Sebagai ketuanya dipilih dr. Sutomo. Tujuan partai adalah mencapai Indonesia Raya dan mulia yang hakekatnya mencapai Indonesia merdeka.
Di Jawa anggota Parindra banyak berasal dari petani, mereka kemudian disebut dengan kaum kromo. Di daerah lain masuk kaum Betawi, Serikat Sumatera, dan Sarikat Selebes. Partai ini adalah yang mengajukan petisi Sutardjo yang ditandatangani oleh Sutardjo, penandatanganan pertama, yang lainnya I.J.Kasimo.dr. Sam Ratulangi, Datuk Tumenggung, Kwo Kwat tiong, dan Alatas.

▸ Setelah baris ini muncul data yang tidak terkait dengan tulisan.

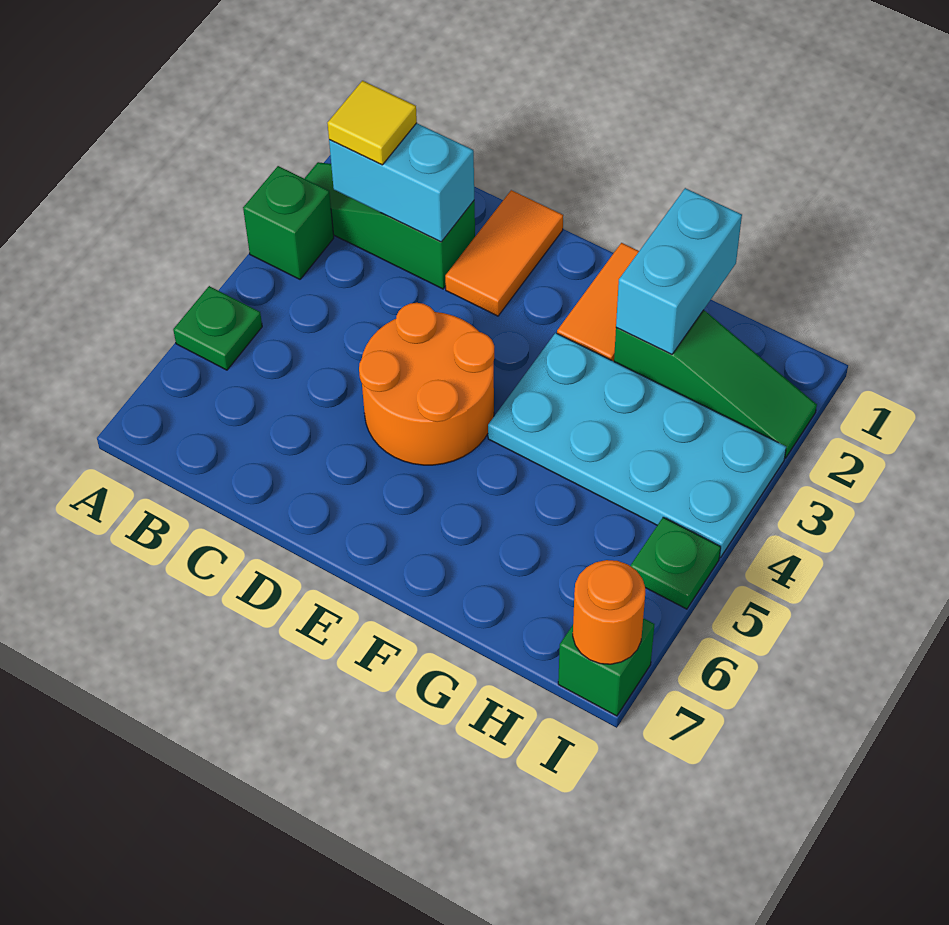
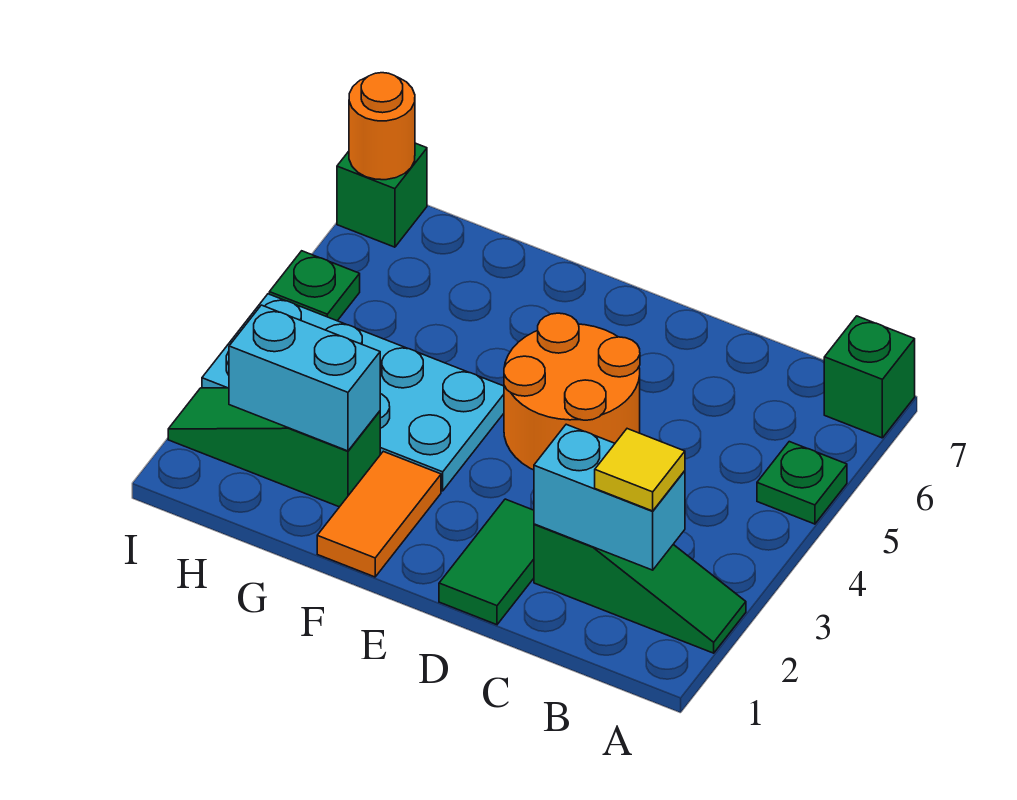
green 1x1 brick [243,166,334,279] -> green 1x1 brick moved to [824,316,915,438]
orange 1x2 tile [445,190,563,316] -> green 1x2 tile [439,499,534,625]
cyan 1x2 brick [616,188,742,354] -> cyan 1x2 brick turned to [229,305,380,451]

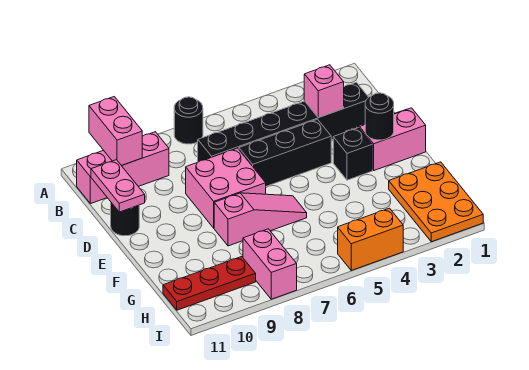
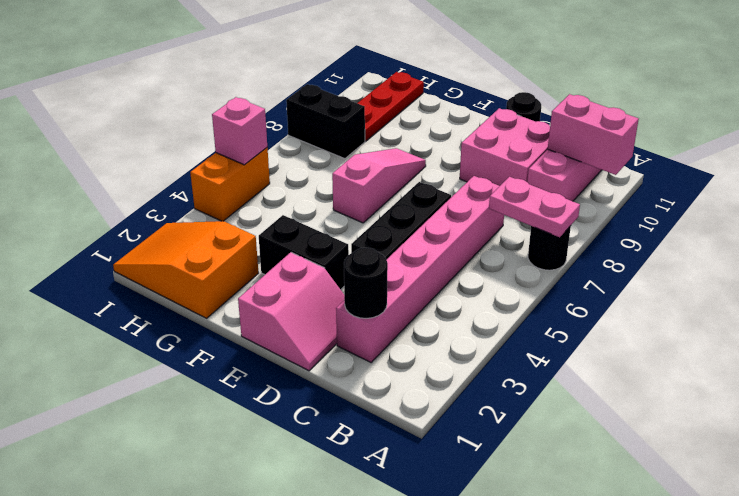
black 1x6 brick [198,82,369,162] -> pink 1x6 brick [336,176,504,362]
pink 1x1 brick [304,65,344,118] -> pink 1x1 brick moved to [212,97,267,165]
pink 1x2 plate [91,160,145,212] -> pink 1x2 plate moved to [489,177,580,237]
pink 2x2 brick [186,148,266,228] -> pink 2x2 brick moved to [460,108,550,186]
black 1x1 round brick [365,93,394,140] -> black 1x1 round brick moved to [344,248,388,318]
black 1x1 brick [333,128,372,180] -> black 1x2 brick [259,215,349,290]
pink 1x3 slope [214,193,307,246] -> pink 1x3 slope turned to [332,148,426,223]
orange 2x3 plate [389,162,483,242] -> orange 2x3 slope [113,221,258,318]
pink 1x2 brick [243,229,297,299] -> black 1x2 brick [286,84,365,159]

b. Gabungan Politik Indonesia (GAPI)
Kegagalan Petisi Sutardjo mendorong gagasan untuk menggabungan organisasi politik dalam suatu bentuk federasi. Gabungan Politik Indonesia (GAPI) itu diketuai oleh Muh. Husni Thamrin. Pimpinan lainnya adalah Mr. Amir Syarifuddin, dan Abikusno Tjokrosuyoso. Alasan lain dibentuknya GAPI adalah adanya situasi internasional akibat meningkatnya pengaruh fasisme. Juga sikap pemerintah yang kurang memperhatian kepentingan bangsa Indonesia. Kemenangan dan kemajuan yang diperoleh negara fasis yaitu, Jepang, Jerman, Italia tidak menggembirakan Indonesia. Karena itu pers Indonesia menyerukan untuk menyusun kembali baris dalam suatu wadah persatuan berupa “konsentrasi nasional”.